Protecting Assets from Nursing Home Costs
Trusts have been touted as the ideal solution for Montana residents who wish to protect assets from the costs of long term care. Promoters have descended upon the state using the door-to-door approach to sell trusts, claiming that if individuals transfer property to a trust, their assets are totally protected from nursing home costs. This claim is not true. Since the revocable living trust can be changed at any time by the person who formed it, the income and assets in the trust are considered available to cover nursing home costs under current Medicaid rules (see Medicaid and Long Term Care Costs, MT199511HR). Those concerned about nursing home costs may wish to investigate whether a long term care insurance policy would meet their financial planning goals (see Long-Term Care Partnership Insurance in Montana, MT201202HR).
Montana’s Self Sufficiency Trust (MSST)
A unique way for a family to provide supplemental services for a disabled individual without jeopardizing his or her government benefits is Montana’s Self Sufficiency Trust. The MSST allows families to set aside funds for a disabled member without fear of rendering that individual ineligible for government benefits that provide long term support. Donors to MSST set up individual trust accounts that are pooled for investment purposes. The trust income can then be used either to expand services or to supplement existing services for family members who need lifelong care.
Placing funds in MSST requires that families develop a Lifecare Plan for the beneficiary of their individual trust account. The Lifecare Plan describes the types of supplemental services that the trust income will buy. Lifecare Planning Counselors can help families write plans that appropriately meet the beneficiaries’ individual needs.
The MSST was created by state statute and operates as a nonprofit corporation with a volunteer board of directors. The process for creating an individual trust account in MSST is relatively simple, but families do need legal assistance in executing a Transfer Document that names the trust beneficiary and transfers funds or assets into MSST. For additional information, contact:
Proceed with Caution
Individuals who choose to utilize living trusts through kits purchased from the Web, bookstores, mail promoters or door-to-door salespersons should exercise a high level of caution about the legal arrangements they establish. Estate planning is a highly individualized and legally complicated procedure, and it is unlikely that a package or kit (often completed after a single interview with a sales representative) or a standard computer-generated trust program can provide appropriate documents for unique family situations. In fact, revocable living trust documents sold by a company based out of state may not satisfy Montana’s legal requirements. Setting up an appropriate trust requires careful drafting, planning and execution by legal counsel.

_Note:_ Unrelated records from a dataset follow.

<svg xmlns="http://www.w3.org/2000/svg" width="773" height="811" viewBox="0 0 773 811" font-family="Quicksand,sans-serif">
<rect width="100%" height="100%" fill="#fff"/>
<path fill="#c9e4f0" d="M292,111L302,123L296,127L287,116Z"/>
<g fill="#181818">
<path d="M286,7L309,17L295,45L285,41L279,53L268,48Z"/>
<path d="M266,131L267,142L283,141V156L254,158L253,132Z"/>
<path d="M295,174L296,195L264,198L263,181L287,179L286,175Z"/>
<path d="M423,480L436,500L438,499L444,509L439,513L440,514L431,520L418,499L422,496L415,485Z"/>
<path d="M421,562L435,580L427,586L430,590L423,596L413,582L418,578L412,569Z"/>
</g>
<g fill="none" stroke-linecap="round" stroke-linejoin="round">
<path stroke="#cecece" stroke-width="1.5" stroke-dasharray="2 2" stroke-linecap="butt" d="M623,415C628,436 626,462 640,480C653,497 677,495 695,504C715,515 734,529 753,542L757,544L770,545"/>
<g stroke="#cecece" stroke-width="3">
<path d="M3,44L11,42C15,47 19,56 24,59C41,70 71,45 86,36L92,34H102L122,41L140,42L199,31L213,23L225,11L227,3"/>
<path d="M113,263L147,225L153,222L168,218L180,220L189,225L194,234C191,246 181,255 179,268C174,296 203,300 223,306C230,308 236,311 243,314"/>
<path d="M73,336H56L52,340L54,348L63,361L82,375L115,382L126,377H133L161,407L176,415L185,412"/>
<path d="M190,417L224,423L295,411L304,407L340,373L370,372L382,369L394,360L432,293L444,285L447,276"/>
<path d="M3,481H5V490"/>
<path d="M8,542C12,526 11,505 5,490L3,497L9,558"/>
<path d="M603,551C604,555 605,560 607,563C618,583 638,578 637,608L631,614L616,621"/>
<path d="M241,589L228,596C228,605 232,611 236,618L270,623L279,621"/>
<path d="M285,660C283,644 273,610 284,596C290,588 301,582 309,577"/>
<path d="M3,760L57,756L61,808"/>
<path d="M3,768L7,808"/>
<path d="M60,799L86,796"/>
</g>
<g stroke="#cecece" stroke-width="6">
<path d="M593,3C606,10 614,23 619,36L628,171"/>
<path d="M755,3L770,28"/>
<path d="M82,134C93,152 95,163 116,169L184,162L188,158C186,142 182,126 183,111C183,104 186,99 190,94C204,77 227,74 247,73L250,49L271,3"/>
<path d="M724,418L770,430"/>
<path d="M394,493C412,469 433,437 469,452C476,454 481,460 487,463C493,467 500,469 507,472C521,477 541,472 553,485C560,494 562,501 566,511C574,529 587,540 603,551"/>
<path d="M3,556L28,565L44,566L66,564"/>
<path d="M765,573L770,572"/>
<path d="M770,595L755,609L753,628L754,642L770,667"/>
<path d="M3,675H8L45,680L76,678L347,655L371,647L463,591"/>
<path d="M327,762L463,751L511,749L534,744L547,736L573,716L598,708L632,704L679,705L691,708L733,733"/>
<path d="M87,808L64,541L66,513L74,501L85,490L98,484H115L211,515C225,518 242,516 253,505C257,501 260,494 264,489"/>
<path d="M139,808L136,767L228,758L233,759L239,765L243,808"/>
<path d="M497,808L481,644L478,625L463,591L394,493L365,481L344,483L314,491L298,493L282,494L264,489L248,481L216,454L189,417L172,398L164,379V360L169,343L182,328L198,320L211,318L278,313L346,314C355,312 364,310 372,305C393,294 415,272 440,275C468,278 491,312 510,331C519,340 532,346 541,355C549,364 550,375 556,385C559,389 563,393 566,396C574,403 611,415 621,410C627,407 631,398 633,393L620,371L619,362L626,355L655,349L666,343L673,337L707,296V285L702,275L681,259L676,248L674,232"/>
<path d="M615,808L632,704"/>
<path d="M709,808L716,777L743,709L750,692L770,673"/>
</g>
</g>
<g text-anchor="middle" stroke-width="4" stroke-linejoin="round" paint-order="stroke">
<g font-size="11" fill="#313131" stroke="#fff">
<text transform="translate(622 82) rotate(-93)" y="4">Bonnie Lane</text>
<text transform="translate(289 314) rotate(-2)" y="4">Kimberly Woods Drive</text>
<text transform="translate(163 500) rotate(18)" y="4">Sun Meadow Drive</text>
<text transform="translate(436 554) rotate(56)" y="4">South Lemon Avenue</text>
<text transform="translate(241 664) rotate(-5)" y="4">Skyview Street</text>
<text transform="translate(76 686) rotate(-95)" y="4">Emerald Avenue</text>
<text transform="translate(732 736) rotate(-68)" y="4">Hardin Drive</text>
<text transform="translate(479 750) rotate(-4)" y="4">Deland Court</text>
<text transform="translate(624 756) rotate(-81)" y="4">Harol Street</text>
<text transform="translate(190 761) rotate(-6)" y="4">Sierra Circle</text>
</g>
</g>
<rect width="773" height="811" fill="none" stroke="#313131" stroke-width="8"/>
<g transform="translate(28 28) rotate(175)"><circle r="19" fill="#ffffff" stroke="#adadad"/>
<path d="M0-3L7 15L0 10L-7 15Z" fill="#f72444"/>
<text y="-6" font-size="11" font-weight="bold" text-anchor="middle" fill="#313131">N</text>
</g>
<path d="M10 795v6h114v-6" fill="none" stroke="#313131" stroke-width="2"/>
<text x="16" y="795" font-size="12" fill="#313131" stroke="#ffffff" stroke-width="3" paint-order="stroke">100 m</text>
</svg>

Before establishing a living trust, make a list of your financial planning objectives. Then discuss your needs with professionals such as an attorney, a trust officer, a certified public accountant and/or a certified financial planner. They may suggest an array of financial planning tools that could help achieve your goals.

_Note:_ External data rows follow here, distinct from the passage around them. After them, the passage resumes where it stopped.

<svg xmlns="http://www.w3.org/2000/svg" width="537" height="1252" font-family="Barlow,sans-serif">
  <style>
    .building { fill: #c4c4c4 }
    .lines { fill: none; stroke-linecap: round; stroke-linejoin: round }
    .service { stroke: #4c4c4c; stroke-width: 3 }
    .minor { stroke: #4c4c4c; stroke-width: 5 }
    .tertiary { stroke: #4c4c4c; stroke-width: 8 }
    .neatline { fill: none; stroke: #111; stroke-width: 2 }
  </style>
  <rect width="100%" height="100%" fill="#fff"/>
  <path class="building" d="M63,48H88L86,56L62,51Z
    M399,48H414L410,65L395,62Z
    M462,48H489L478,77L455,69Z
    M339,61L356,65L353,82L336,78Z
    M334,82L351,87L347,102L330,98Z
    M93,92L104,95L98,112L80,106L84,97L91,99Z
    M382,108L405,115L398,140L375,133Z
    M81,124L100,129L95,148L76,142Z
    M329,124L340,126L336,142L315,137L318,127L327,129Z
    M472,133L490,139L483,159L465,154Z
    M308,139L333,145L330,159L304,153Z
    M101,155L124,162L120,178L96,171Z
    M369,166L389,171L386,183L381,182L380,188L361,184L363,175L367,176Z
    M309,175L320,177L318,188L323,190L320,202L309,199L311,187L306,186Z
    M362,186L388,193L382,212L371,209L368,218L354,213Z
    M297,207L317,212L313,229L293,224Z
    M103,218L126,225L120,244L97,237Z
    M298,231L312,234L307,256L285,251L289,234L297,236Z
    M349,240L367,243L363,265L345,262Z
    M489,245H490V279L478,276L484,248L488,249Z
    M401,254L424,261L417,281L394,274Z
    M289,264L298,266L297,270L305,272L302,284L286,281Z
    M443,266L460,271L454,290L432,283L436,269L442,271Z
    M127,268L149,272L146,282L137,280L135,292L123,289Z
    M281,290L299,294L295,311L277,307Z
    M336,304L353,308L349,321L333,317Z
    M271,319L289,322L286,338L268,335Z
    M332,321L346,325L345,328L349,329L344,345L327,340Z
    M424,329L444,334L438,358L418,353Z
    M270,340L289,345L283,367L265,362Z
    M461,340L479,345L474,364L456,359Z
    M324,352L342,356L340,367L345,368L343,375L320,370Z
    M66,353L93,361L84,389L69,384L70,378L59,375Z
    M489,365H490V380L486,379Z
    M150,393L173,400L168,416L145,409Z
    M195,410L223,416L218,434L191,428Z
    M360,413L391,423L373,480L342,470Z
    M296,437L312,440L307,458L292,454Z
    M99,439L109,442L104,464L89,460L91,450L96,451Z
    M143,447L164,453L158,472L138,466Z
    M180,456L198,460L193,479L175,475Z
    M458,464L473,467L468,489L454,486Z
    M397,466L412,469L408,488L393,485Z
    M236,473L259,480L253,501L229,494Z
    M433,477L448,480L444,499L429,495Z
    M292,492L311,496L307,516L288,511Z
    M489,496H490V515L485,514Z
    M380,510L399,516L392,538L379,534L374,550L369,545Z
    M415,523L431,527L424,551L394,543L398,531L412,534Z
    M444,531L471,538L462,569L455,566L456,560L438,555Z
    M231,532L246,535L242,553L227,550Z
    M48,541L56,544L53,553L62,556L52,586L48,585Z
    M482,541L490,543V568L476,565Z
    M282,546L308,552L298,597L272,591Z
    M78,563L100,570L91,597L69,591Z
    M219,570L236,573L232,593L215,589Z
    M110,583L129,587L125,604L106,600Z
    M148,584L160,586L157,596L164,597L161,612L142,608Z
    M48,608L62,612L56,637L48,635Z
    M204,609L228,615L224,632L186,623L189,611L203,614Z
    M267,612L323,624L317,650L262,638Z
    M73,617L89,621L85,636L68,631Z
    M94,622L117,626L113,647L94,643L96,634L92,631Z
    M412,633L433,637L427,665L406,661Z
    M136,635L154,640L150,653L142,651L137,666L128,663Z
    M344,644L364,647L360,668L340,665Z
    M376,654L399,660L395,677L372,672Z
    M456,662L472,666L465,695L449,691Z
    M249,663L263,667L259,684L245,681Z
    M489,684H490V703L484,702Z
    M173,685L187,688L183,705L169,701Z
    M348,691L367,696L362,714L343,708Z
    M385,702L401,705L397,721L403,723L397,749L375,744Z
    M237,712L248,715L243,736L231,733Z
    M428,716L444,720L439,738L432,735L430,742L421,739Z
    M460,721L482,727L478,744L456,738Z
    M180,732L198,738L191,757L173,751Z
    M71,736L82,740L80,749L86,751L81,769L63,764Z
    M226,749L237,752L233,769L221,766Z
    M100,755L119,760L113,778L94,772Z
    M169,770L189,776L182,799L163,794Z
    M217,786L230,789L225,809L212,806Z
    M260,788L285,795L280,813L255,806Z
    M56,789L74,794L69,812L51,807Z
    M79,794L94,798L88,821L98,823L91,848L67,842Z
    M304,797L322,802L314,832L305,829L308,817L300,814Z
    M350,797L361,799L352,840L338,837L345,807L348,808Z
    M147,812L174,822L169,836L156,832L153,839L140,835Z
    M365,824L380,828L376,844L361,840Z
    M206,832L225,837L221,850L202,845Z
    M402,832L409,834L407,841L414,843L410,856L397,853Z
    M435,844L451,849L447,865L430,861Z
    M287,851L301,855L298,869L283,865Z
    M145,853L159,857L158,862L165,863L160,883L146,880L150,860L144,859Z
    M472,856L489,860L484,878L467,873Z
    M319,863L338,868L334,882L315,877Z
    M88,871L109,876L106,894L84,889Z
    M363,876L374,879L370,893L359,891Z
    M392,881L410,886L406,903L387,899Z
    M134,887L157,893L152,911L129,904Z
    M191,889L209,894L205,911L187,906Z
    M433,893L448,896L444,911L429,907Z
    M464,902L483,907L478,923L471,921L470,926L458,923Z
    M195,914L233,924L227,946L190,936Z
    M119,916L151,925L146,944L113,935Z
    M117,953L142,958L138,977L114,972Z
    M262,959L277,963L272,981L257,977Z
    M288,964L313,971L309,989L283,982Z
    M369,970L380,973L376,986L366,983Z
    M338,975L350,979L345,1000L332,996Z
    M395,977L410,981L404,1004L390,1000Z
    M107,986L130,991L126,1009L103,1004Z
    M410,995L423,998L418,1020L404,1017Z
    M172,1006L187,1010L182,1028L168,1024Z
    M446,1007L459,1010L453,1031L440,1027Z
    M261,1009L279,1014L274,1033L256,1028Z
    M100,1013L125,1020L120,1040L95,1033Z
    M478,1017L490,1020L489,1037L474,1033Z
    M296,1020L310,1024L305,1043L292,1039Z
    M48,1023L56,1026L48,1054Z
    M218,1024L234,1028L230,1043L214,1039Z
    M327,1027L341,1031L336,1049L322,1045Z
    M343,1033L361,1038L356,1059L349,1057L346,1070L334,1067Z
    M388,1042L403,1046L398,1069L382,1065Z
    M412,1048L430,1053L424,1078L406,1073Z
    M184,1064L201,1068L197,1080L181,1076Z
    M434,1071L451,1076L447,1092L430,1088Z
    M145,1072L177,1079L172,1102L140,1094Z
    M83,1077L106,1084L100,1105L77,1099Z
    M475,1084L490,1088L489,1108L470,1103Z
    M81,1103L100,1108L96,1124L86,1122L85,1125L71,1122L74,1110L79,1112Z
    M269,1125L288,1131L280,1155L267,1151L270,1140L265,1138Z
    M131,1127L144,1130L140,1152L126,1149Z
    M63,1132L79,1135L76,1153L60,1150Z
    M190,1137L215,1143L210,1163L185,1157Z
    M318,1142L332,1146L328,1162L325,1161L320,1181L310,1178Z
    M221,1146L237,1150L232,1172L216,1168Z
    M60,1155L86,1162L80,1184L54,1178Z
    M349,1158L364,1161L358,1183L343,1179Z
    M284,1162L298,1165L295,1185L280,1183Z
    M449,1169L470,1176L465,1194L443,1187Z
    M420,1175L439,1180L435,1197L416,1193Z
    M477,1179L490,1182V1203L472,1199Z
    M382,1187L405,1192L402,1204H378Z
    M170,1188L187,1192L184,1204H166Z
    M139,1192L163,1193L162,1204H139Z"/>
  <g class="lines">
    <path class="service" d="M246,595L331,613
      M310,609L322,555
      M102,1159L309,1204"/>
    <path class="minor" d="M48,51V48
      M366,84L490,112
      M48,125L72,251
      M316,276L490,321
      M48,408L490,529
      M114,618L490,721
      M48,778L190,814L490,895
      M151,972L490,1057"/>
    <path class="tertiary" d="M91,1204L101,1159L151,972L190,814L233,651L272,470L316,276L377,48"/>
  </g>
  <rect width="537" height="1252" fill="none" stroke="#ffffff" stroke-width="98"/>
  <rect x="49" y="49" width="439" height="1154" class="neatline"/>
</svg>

This publication is not intended to be a substitute for legal advice on revocable living trusts. Rather it is designed to help families become better acquainted with a revocable living trust and its role in estate planning. Future changes in trust laws cannot be predicted and statements in this MontGuide are based solely on laws in force on the date of publication.
The Business, Estates, Trusts, Tax, and Real Property Section, State Bar of Montana as well as trust officers from several Montana corporate trust entities have approved this MontGuide, and recommend its reading by all Montanans.